Parceria da UEMS com EUA e União Europeia rende projeto aprovado em Edital da rede BiodivERsA

Por: Gisleine Rodrigues | Postado em: 07/02/2022

Os pesquisadores da UEMS, prof. Dr. Marcelo Leandro Bueno, profa. Dra Valéria Flávia Batista da Silva e profa. Dra Vanessa Pontara, docentes da Licenciatura em Ciências Biológicas da UEMS de Mundo Novo que atuam no Laboratório de Macroecologia e Evolução (LAMEV) da Unidade, têm projeto aprovado no edital internacional da BiodivERsA, resultado da parceria com pesquisadores da União Européia (Alemanha, França e Portugal), Estados Unidos e outros pesquisadores do Brasil. 

A BiodivERsA, é uma rede composta por 39 parceiros de 25 países europeus e associados que financiam pesquisas voltadas à biodiversidade, serviços ecossistêmicos e soluções baseadas na natureza. No contexto de sua ação BiodivRestore COFUND, a Fundação de Apoio ao Desenvolvimento do Ensino, Ciência e Tecnologia do Estado de Mato Grosso do Sul (Fundect), em parceria com o Conselho Nacional das Fundações de Amparo a Pesquisas Brasileiras (CONFAP), o Water JPI, BiodivERsA e a União Europeia, lançaram a Chamada Transnacional Conjunta - BiodivRestore 2020-2021, com o objetivo de apoiar pesquisas  sobre “Conservação e restauração de ecossistemas degradados e sua biodiversidade, com foco em sistemas aquáticos”.

O projeto ForestFisher - Priority areas for conservation and restoration of Amazonian forest-frugivorous fish interactions and associated fisheries, coordenado pelo Prof. Dr. Pablo Tedesco (Laboratoire Evolution et Diversité Biologique, Tolouse, França), possui recurso de 29 milhões de reais para ser executado em 36 meses, com início em abril de 2022. Segundo a professora Valéria, “esta foi uma chamada altamente competitiva, com 174 propostas apresentadas mundialmente e somente 22 foram recomendados para financiamento pela BiodivRestore Call Steering Committee, com valor superior a 21,4 milhões de euros. Apenas três projetos contendo pesquisadores brasileiros foram aprovados e a UEMS de Mundo Novo faz parte deste grupo”.

Para o grupo de pesquisadores do Projeto, o desafio principal é identificar áreas adequadas para a conservação e restauração das interações entre peixes frugívoros da floresta amazônica e serviços ecossistêmicos relacionados, usando uma abordagem interdisciplinar.

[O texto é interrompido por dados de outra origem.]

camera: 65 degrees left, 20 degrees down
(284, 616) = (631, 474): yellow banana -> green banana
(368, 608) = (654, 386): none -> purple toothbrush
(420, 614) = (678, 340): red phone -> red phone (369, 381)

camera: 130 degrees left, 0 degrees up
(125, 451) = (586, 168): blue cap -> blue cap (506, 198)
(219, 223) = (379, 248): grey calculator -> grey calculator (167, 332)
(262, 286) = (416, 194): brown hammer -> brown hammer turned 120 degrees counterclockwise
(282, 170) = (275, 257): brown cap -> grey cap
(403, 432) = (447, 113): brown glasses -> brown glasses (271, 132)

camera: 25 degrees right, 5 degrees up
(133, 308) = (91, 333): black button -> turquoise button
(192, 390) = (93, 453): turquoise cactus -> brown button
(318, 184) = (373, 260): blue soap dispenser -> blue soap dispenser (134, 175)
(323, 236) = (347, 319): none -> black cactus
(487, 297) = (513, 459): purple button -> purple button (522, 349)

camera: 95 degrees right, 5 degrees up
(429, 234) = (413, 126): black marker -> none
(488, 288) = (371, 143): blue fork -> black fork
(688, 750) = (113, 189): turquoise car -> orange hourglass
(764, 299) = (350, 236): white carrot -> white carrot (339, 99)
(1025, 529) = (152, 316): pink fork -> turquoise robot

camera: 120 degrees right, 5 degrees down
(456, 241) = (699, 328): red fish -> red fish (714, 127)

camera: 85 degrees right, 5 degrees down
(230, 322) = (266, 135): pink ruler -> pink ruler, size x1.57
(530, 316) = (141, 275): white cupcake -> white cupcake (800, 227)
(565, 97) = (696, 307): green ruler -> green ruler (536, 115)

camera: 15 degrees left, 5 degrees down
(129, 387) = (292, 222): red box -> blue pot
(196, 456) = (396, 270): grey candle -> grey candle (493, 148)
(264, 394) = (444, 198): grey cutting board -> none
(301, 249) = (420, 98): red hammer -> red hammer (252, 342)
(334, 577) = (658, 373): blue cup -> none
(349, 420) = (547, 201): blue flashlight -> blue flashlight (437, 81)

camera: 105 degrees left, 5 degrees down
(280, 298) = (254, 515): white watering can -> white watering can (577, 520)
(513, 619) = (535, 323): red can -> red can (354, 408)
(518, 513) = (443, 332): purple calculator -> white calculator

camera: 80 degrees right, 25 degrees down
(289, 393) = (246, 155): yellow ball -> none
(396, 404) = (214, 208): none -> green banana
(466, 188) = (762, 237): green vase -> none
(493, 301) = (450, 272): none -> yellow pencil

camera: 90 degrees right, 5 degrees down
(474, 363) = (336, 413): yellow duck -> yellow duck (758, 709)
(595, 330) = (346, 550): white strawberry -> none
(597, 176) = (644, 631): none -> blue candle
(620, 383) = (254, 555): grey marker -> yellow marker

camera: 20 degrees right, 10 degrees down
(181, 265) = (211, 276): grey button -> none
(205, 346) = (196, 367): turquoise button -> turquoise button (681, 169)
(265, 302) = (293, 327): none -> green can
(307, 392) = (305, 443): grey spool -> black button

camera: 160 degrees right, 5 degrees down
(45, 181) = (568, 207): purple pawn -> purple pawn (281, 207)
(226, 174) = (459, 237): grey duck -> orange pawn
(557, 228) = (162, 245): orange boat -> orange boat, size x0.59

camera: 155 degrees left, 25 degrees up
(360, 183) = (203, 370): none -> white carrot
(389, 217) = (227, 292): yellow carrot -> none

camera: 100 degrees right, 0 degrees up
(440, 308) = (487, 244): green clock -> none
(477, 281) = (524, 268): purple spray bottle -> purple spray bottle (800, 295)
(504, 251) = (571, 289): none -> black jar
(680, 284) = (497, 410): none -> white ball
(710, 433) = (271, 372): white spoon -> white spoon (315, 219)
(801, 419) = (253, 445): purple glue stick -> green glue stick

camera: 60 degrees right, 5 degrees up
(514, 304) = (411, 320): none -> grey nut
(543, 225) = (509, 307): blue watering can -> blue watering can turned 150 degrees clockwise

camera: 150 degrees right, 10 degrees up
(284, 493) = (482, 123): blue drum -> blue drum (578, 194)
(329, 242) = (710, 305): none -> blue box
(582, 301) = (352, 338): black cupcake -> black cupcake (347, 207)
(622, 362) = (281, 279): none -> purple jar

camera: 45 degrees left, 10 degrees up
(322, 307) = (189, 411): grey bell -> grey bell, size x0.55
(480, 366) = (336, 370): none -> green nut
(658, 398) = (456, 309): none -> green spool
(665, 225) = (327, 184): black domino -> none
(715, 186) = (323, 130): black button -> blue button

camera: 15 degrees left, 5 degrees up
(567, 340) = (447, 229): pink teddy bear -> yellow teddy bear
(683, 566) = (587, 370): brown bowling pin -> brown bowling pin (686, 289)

Para definir refúgios climáticos conservados e degradados e identificar potenciais necessidades de deslocamento para as comunidades de pescadores, as áreas climaticamente adequadas para espécies de peixes frugívoros, vegetação ribeirinha, conectividade dentro da rede hidrográfica e a localização das atuais áreas de pesca, serão integradas na maior bacia hidrográfica do mundo.

Com grande valor agregado, o Projeto viabiliza a existência de um consórcio de cientistas de diferentes países europeus, Brasil e Estados Unidos, que proporcionará um fórum de coordenação e interação sinérgica entre vários projetos de pesquisa nacionais e internacionais. “O nosso projeto segue na direção da missão de internacionalização da UEMS, promovendo intercâmbio com pesquisadores de outros países, principalmente com ida dos professores para Portugal e França, prevista para 2023”, destacou o professor e coordenador do curso de Ciências Biológicas, Marcelo Bueno.